* **Task goal**
Copy, word for word, the lines of the listing below from the line with "index tip: (82, 105)" up to and including the line with "wrist: (141, 101)". Drop the pictures.
== Exercise data ==
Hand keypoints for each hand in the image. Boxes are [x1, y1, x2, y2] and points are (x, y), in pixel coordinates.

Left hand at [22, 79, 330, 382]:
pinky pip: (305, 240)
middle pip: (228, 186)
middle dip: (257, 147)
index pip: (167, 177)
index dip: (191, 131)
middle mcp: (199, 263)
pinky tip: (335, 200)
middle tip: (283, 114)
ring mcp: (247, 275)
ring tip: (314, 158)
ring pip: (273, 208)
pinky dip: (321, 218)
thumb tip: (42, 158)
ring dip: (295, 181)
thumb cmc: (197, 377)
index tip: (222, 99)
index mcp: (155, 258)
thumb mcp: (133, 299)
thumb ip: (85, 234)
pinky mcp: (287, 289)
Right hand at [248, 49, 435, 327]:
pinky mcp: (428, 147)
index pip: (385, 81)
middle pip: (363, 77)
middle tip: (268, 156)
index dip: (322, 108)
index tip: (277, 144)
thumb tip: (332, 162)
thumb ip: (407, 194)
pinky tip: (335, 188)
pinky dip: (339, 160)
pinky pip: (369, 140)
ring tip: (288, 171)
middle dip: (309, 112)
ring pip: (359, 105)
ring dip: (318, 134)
===
== Exercise data ==
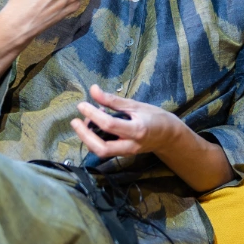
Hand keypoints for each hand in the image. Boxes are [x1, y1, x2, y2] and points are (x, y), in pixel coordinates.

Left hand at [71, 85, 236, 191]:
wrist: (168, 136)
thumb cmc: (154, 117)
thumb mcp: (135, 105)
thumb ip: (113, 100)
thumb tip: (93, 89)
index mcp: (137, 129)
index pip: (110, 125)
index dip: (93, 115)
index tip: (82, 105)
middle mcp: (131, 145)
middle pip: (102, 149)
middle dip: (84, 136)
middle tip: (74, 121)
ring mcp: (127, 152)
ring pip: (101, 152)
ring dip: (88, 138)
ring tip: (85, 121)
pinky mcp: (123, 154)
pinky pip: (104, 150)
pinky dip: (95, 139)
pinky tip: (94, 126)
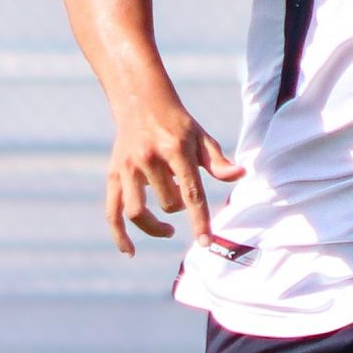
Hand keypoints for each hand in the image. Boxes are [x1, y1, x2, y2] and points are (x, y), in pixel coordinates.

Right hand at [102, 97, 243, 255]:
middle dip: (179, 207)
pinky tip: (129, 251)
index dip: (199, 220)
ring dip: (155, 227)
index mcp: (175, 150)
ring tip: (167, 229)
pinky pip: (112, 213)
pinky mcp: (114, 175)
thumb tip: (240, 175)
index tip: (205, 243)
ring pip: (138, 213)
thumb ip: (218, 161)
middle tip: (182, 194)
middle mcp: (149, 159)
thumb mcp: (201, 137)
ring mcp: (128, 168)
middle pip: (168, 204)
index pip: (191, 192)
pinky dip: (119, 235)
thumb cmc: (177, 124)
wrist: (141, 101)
===
* **Exercise result**
index tip: (82, 105)
middle mcp: (131, 145)
middle pip: (102, 149)
middle dip: (84, 136)
middle tip: (74, 121)
ring mcp: (127, 152)
ring pip: (101, 152)
ring dip: (88, 138)
ring tip: (85, 121)
pinky mcp: (123, 154)
pinky pip: (104, 150)
pinky dip: (95, 139)
pinky tip: (94, 126)
Hand keypoints for each hand in the image. Boxes are [x1, y1, x2, y2] and points are (x, y), in pixel coordinates.

Right hand at [102, 97, 243, 255]:
middle dip: (179, 207)
pinky tip: (129, 251)
index dip: (199, 220)
ring dip: (155, 227)
index mcp: (175, 150)
ring tip: (167, 229)
pinky pip: (112, 213)
pinky mcp: (114, 175)
thumb tip: (240, 175)
index tip: (205, 243)
ring pip: (138, 213)
thumb ip: (218, 161)
middle tip: (182, 194)
middle mcp: (149, 159)
thumb mcp: (201, 137)
ring mcp: (128, 168)
middle pip: (168, 204)
index pip: (191, 192)
pinky dip: (119, 235)
thumb cmc: (177, 124)
wrist: (141, 101)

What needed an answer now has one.